- EXERCISE OBJECTIVE: Continue the abstract on prenatal PM2.5 exposure and children's neurodevelopment, picking up after its final sentence.

- PASSAGE:
--------------------------------
Background: Brain growth and structural organization occurs in stages beginning prenatally. Toxicants may impact neurodevelopment differently dependent upon exposure timing and fetal sex.
Objectives: We implemented innovative methodology to identify sensitive windows for the associations between prenatal particulate matter with diameter ≤ 2.5 μm (PM2.5) and children's neurodevelopment.
Methods: We assessed 267 full-term urban children's prenatal daily PM2.5 exposure using a validated satellite-based spatio-temporally resolved prediction model. Outcomes included IQ (WISC-IV), attention (omission errors [OEs], commission errors [CEs], hit reaction time [HRT], and HRT standard error [HRT-SE] on the Conners' CPT-II), and memory (general memory [GM] index and its components - verbal [VEM] and visual [VIM] memory, and attention-concentration [AC] indices on the WRAML-2) assessed at age 6.5±0.98 years. To identify the role of exposure timing, we used distributed lag models to examine associations between weekly prenatal PM2.5 exposure and neurodevelopment. Sex-specific associations were also examined.
--------------------------------
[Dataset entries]

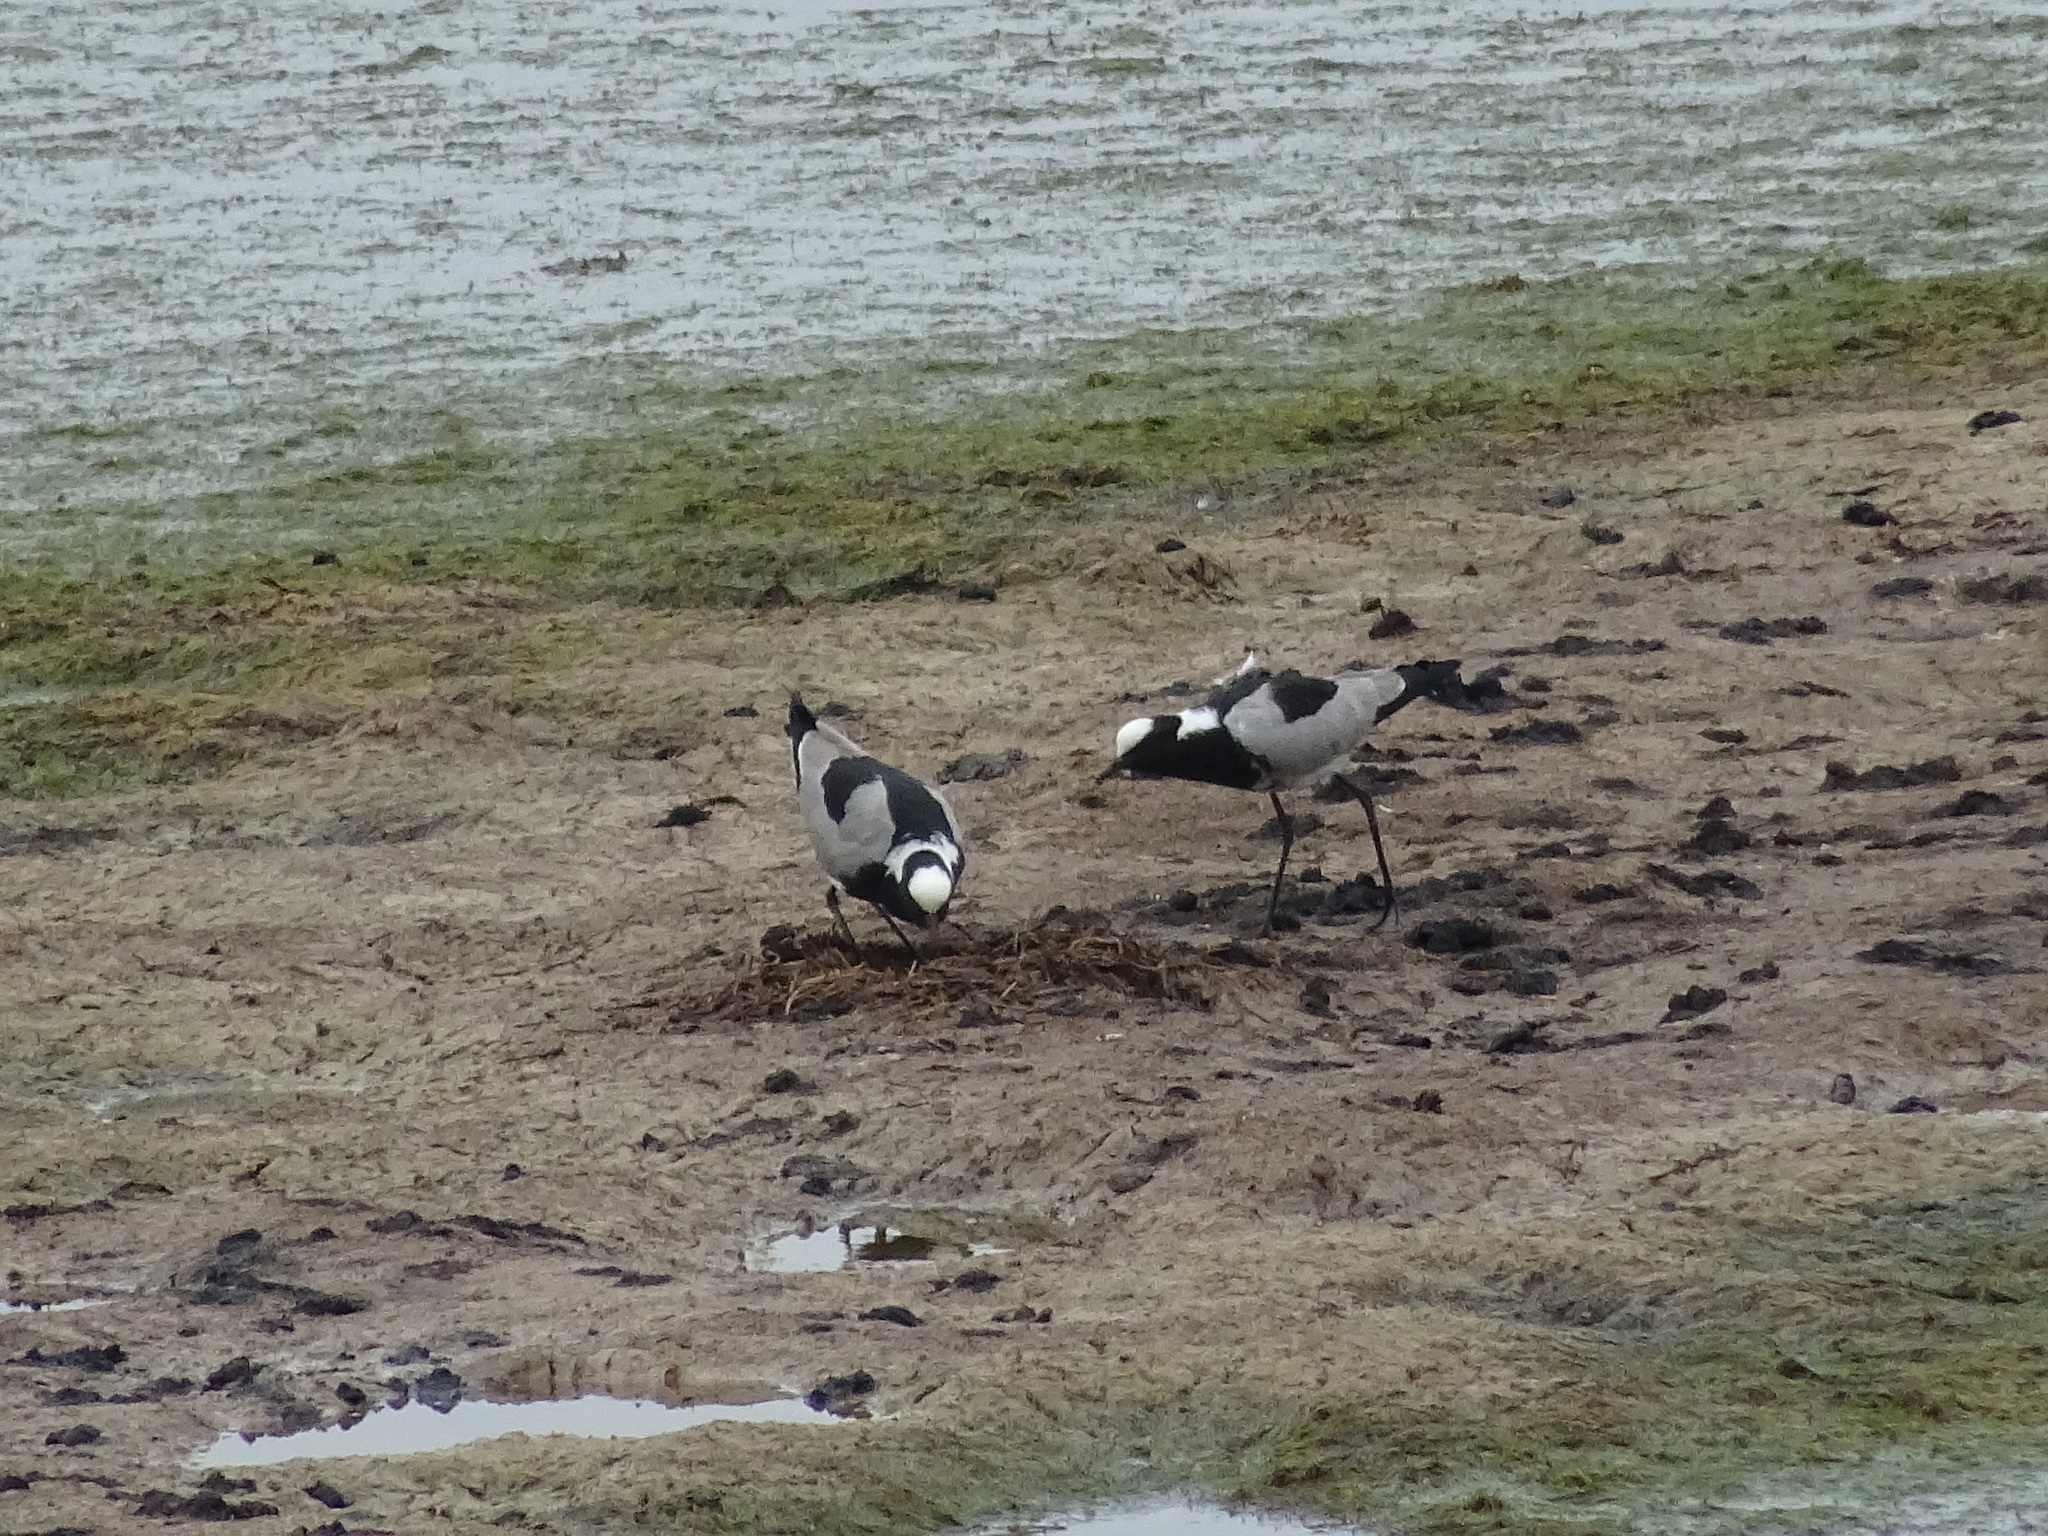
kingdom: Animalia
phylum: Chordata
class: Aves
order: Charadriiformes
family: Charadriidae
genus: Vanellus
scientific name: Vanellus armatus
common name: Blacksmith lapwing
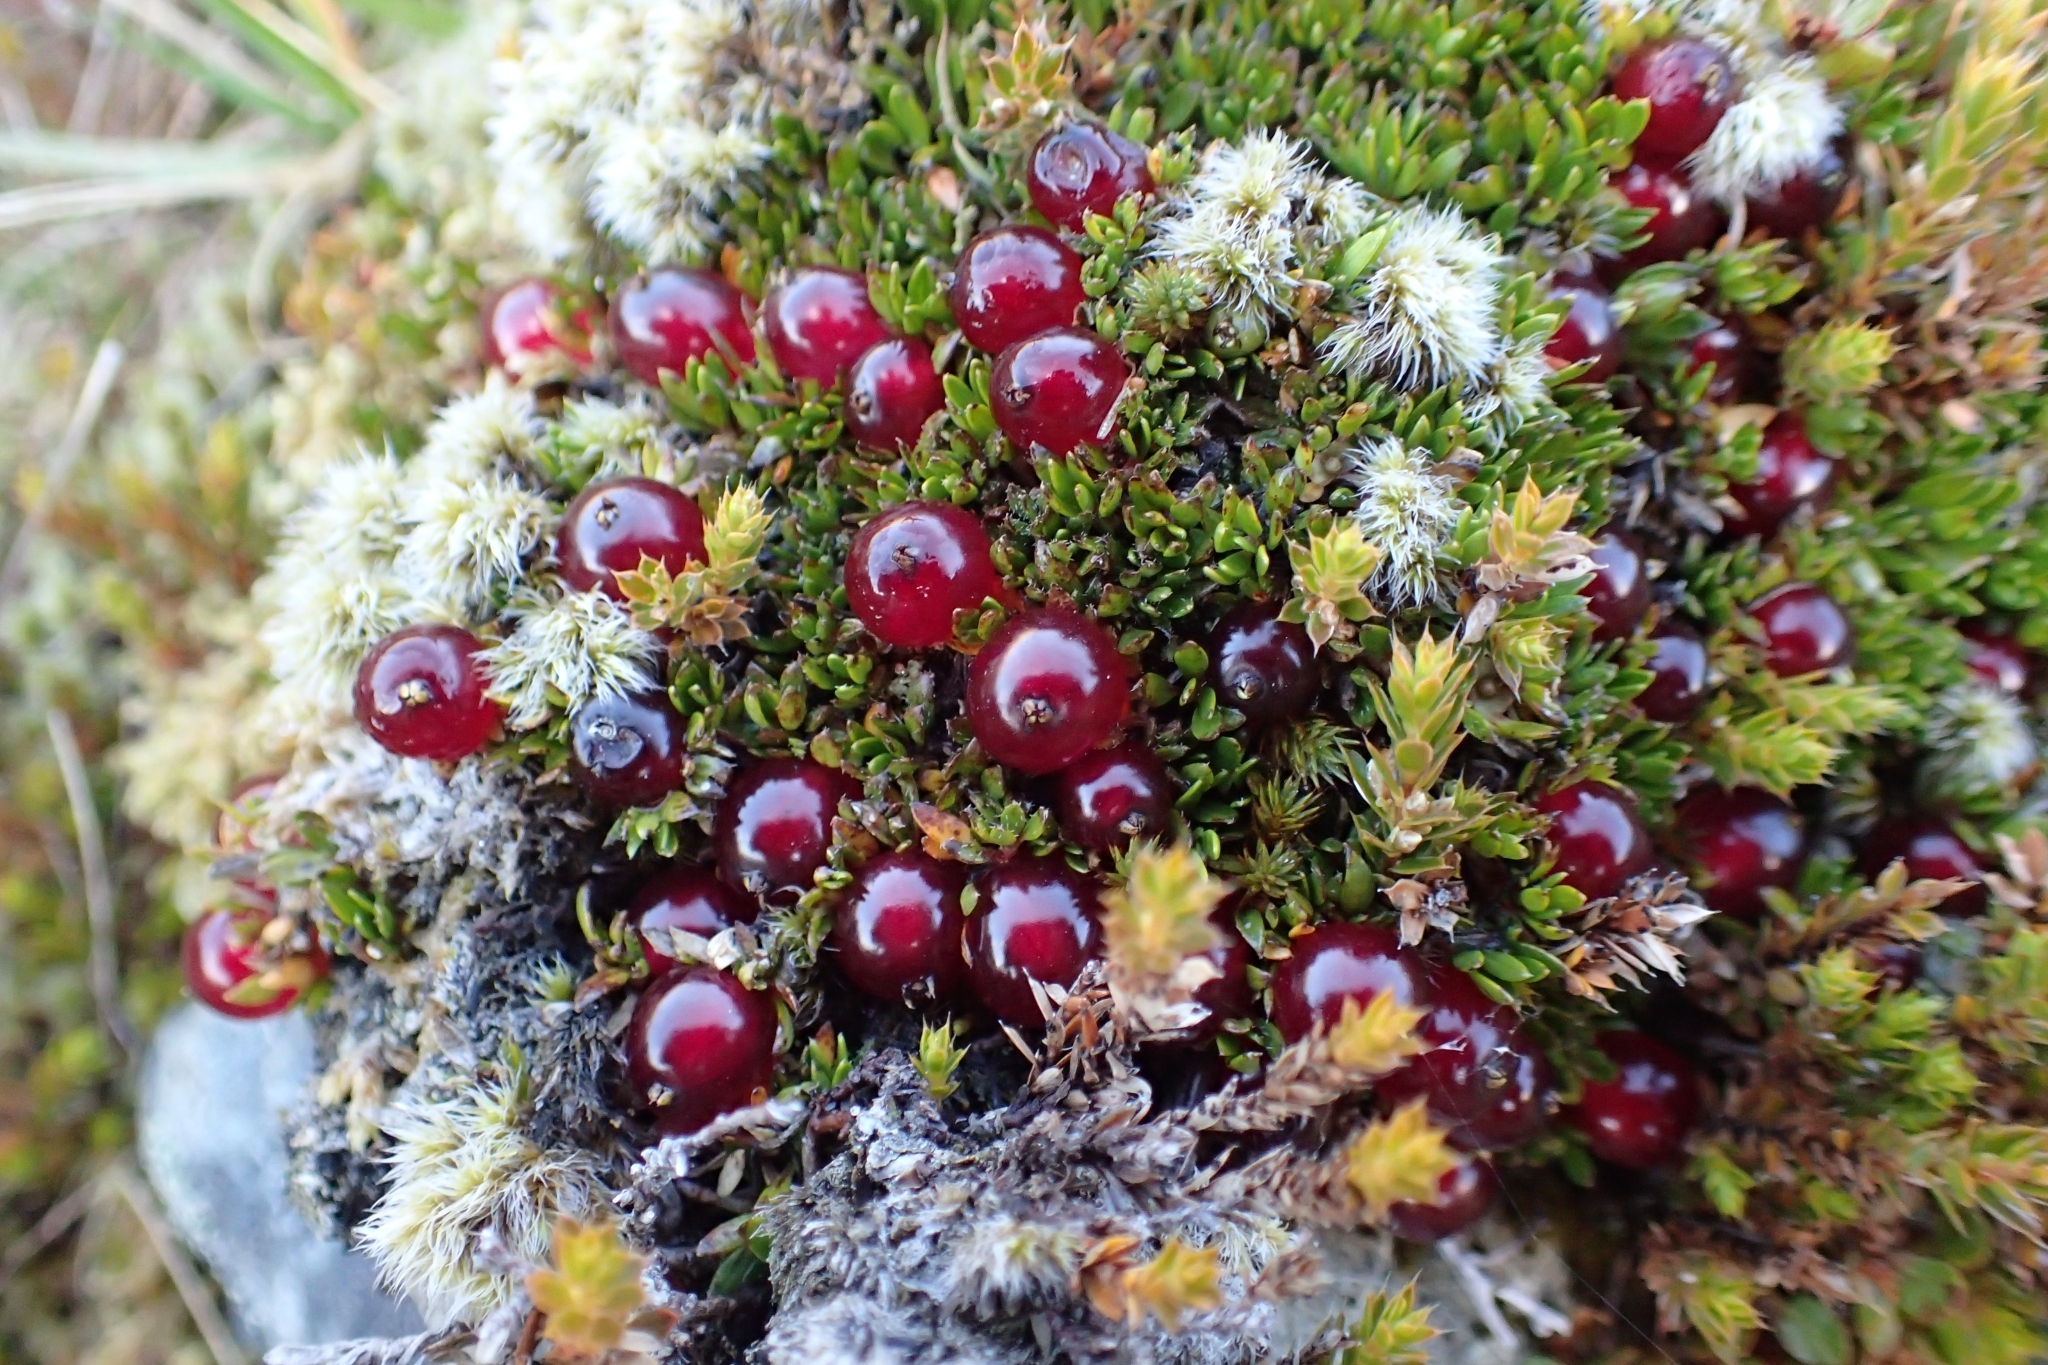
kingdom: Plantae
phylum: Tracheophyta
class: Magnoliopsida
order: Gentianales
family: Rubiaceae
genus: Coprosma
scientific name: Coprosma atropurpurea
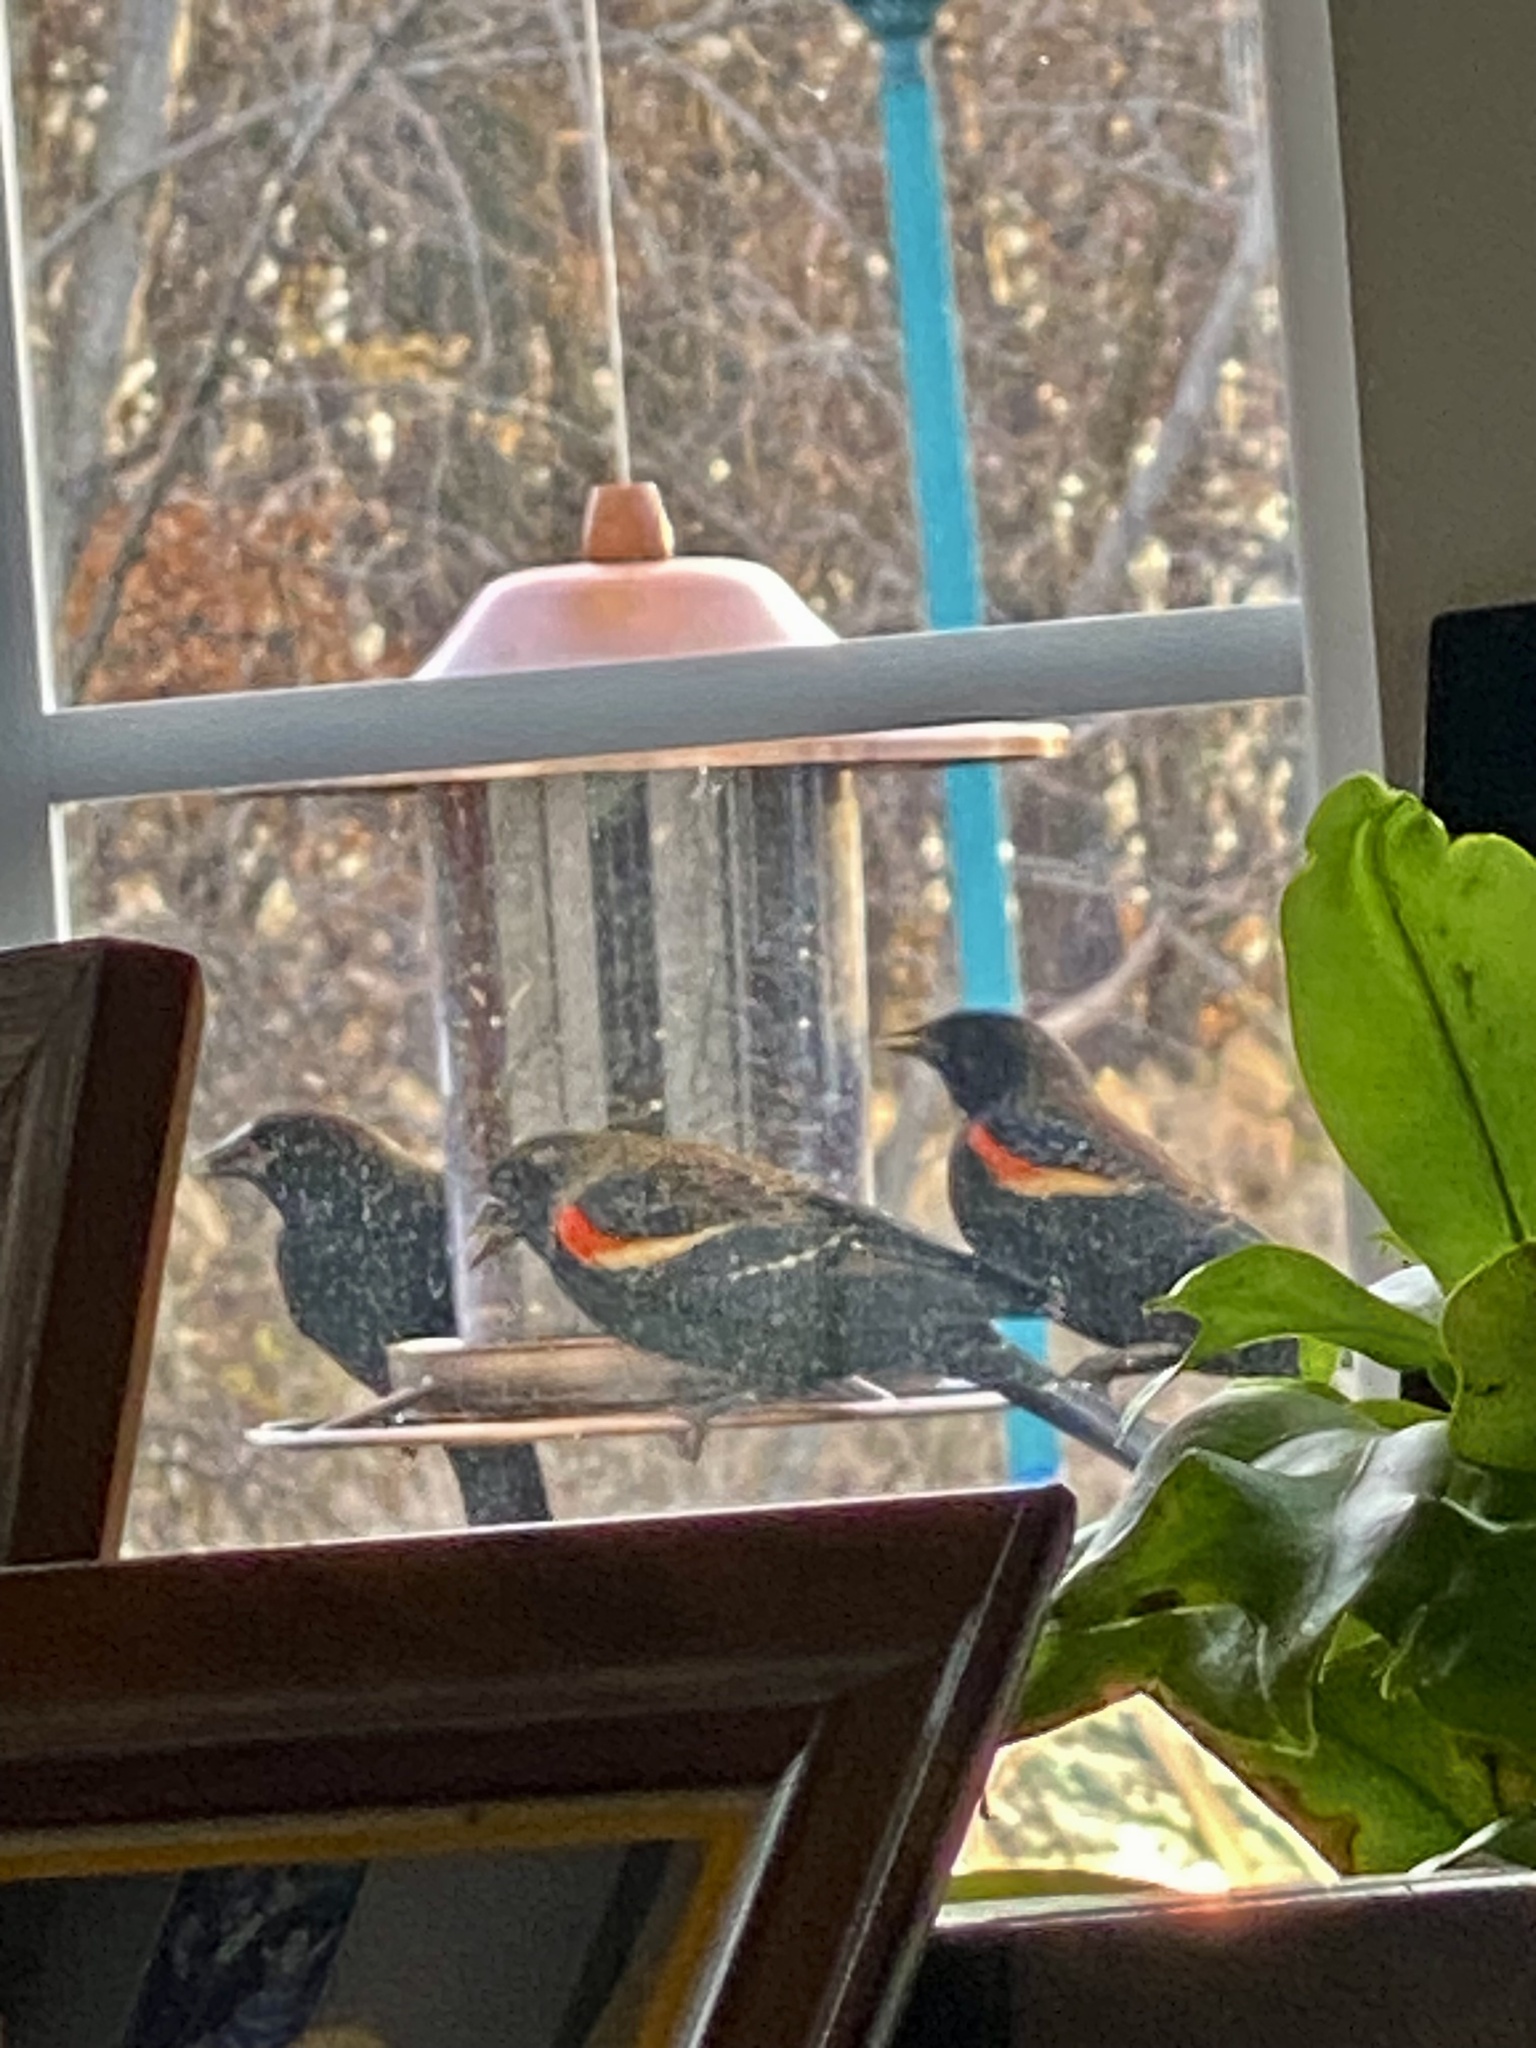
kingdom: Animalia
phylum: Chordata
--------------------------------
- YOUR RESPONSE:
Results: Mothers were primarily minorities (60% Hispanic, 25% black); 69% had ≤12 years of education. Adjusting for maternal age, education, race, and smoking, we found associations between higher PM2.5 levels at 31-38 weeks with lower IQ, at 20-26 weeks gestation with increased OEs, at 32-36 weeks with slower HRT, and at 22-40 weeks with increased HRT-SE among boys, while significant associations were found in memory domains in girls (higher PM2.5 exposure at 18-26 weeks with reduced VIM, at 12-20 weeks with reduced GM).
Conclusions: Increased PM2.5 exposure in specific prenatal windows may be associated with poorer function across memory and attention domains with variable associations based on sex. Refined determination of time window- and sex-specific associations may enhance insight into underlying mechanisms and identification of vulnerable subgroups.
Keywords: Air pollution; Neurodevelopment; Particulate matter; Prenatal exposure; Sensitive windows; Sex-specific associations.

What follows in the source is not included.